Early encouragement and guidance can lead to immeasurable effects on a young writer. Some people are lucky enough to find a mentor early on that provides a spark of inspiration to a burgeoning young author. I was lucky enough to have a dynamic teacher who nurtured my love for writing and literature.
Mr. Wernopfsky was my eighth grade English teacher. He had way of making writing and literature fun. He was also the P.E. teacher and when we were reading “Romeo and Juliet” we named our gym class football teams the Montagues and the Capulets and had epic junior high battles on the grid iron. He also used a Grammar Race to guide us through the tedious grammar exercises necessary to help us learn proper punctuation and spelling (I won my class race, not to brag).
His innovative teaching techniques brought to life pieces like “Young Goodman Brown” and we learned that the theme to all the literature we covered that year was “death.”

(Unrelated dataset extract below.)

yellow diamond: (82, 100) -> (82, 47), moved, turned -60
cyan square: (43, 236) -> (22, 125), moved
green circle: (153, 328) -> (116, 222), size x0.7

Beyond his interesting lectures, he provided very detailed feedback on our writing. I got more than “this is excellent” on our essays. He would pull out specific passages and ask questions that would make me think more deeply about the piece. He also circled particularly strong turns of phrase and would not only say they were good, but would point out what kind of reaction they created when he read it. He was the first teacher that made me think I could be a writer; a real writer that could get an audience someday.
I went on to high school, then moved a few years later, so I lost touch with Mr. W. But his impact has stayed with me. In my new high school, I joined the school paper and started to consider a career in journalism. The path I took to finally becoming a “real” writer was long and winding, but when I look back I know where my journey really started. So thanks, Mr. W, wherever you are.